L'événement le plus marquant de la semaine est la visite aux États-Unis du commandant de l'armée libanaise, le général Rudolph Haykal. Il doit y rencontrer plusieurs responsables militaires américains et des membres des commissions du Congrès chargées des affaires libanaises et du soutien à l'armée, en plus de réunions protocolaires organisées par l'ambassade du Liban à Washington.
Sur le chemin du retour, le général Haykal devrait se rendre en France pour discuter des résultats de sa visite américaine et de leurs implications pour les questions d'intérêt parisien, notamment les préparatifs de la conférence de soutien à l'armée prévue début mars. Une source militaire de haut rang a indiqué à Al-Akhbar que le général Haykal, conscient des raisons du refus des Américains de le recevoir lors de sa précédente visite, a décidé de rédiger un rapport complet comprenant :
Premièrement : une évaluation pratique et professionnelle du rôle de l'armée dans la mise en œuvre de l'accord de cessez-le-feu de 2024, avec des détails précis sur ses opérations au sud du fleuve Litani. Le rapport comprend des cartes, des photographies et des informations détaillées sur toutes les opérations menées par l'armée, ainsi qu'un aperçu des obstacles rencontrés, notamment ceux imposés par les forces d'occupation israéliennes. Parmi ces obstacles figuraient l'impossibilité pour l'armée d'accéder aux points de passage frontaliers, les raids et opérations militaires menés qui ont entravé sa mission, et l'occupation continue de plusieurs points stratégiques l'empêchant de contrôler pleinement la zone.
Deuxièmement, le commandant de l'armée n'abordera pas la question de la coopération avec le Hezbollah, mais soulignera les points qu'il juge essentiels pour démontrer l'engagement du Liban à respecter toutes les exigences de la première phase, en particulier après son approbation par le gouvernement. Il évoquera également la situation des civils dans le sud du pays, en soulignant les risques liés au fait d'empêcher les habitants de regagner leurs foyers et d'entraver le processus de reconstruction.

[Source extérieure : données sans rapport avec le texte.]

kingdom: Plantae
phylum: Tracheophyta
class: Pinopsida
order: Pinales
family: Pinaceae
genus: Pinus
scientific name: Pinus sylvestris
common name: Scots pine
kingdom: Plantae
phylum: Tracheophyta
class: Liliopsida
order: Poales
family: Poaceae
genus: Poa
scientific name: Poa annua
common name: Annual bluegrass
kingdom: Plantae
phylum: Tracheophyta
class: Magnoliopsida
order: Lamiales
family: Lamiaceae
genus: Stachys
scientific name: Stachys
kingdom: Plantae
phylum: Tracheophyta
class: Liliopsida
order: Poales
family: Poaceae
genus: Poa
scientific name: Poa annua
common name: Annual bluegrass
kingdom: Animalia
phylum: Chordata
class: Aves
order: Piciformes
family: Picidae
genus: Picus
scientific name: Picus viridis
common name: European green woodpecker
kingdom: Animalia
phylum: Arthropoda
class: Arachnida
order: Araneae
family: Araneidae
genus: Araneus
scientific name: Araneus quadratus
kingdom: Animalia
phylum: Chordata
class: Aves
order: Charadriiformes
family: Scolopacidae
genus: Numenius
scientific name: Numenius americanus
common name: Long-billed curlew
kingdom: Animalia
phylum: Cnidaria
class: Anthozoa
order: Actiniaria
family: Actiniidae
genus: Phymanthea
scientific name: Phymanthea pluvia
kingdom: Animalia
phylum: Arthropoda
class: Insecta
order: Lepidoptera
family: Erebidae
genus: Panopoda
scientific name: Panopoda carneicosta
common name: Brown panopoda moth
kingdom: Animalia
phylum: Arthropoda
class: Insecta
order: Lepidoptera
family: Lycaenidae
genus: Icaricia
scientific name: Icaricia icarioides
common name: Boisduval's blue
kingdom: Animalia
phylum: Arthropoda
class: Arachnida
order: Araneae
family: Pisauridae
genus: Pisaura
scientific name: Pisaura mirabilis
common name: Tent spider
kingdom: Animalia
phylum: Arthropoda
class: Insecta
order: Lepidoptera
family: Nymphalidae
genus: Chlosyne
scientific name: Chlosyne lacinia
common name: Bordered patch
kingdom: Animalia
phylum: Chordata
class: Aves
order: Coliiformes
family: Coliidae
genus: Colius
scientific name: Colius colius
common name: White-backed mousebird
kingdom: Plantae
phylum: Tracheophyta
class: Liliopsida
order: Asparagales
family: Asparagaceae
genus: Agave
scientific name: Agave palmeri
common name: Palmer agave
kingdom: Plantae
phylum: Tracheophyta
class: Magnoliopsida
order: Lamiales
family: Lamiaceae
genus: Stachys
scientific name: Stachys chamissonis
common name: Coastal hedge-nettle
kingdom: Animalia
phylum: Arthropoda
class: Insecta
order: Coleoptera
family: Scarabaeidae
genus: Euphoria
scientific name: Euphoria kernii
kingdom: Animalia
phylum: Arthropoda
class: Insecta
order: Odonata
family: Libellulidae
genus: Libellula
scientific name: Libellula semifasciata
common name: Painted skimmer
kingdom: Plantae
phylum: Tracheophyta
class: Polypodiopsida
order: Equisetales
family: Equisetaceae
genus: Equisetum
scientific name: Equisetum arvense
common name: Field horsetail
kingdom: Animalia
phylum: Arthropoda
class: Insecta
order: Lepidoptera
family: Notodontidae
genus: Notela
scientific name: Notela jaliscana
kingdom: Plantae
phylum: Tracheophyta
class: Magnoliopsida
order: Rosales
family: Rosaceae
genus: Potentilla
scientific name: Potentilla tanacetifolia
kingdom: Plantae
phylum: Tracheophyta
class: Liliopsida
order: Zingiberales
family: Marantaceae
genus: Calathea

Troisièmement, le commandant de l'armée parlera en toute franchise des phases à venir, insistant sur le fait que l'armée n'a aucune intention de s'engager dans une confrontation avec quelque parti libanais que ce soit pour mettre en œuvre une décision qui pourrait ne pas faire l'unanimité. Il mettra en garde contre les dangers d'impliquer l'armée dans des conflits avec les populations de vastes zones, insistant sur la nécessité pour les Américains et les autres acteurs de comprendre cette situation particulière. Il soulignera que seul le gouvernement libanais est capable de mettre en place un mécanisme lui permettant d'étendre pleinement son autorité sans entrer en conflit avec aucune partie. Quatrièmement, le commandant de l'armée présentera un rapport détaillé sur l'état de l'institution militaire, notamment son équipement, son personnel et les besoins financiers nécessaires à la poursuite de ses diverses missions, car elle assume actuellement des tâches relevant principalement des Forces de sécurité intérieure. Il expliquera que décharger l'armée de ces tâches, lui fournir de meilleures capacités et augmenter les salaires de son personnel contribueraient à renforcer sa présence à plusieurs niveaux.
Haikal sollicitera également le soutien américain à la conférence de Paris consacrée au soutien de l'armée et des forces de sécurité. Pendant ce temps, l'ennemi israélien poursuivait ses raids et ses opérations d'assassinat dans diverses régions du sud du Liban. L'ambassadeur des États-Unis au Liban, Michel Issa, informait les cercles concernés au Palais présidentiel des dates proposées pour une réunion du Comité du « Mécanisme », l'administration américaine ayant décidé de le désigner comme représentant exclusif lors de ces réunions. L'absence de certains militaires américains s'explique par leur engagement dans les opérations de mobilisation en cours dans la région.
La première réunion du Comité se tiendra comme prévu le 25 de ce mois. Le représentant du Liban, l'ancien ambassadeur Simon Karam, y participera et remettra un document de travail aux présidents Joseph Aoun et Nawaf Salam avant de le présenter à la réunion. Par ailleurs, le Hezbollah a publié hier un communiqué condamnant les propos tenus par M. Karam à des journalistes lors de rencontres non annoncées, au cours desquelles il a attaqué le Hezbollah et justifié indirectement les attaques israéliennes.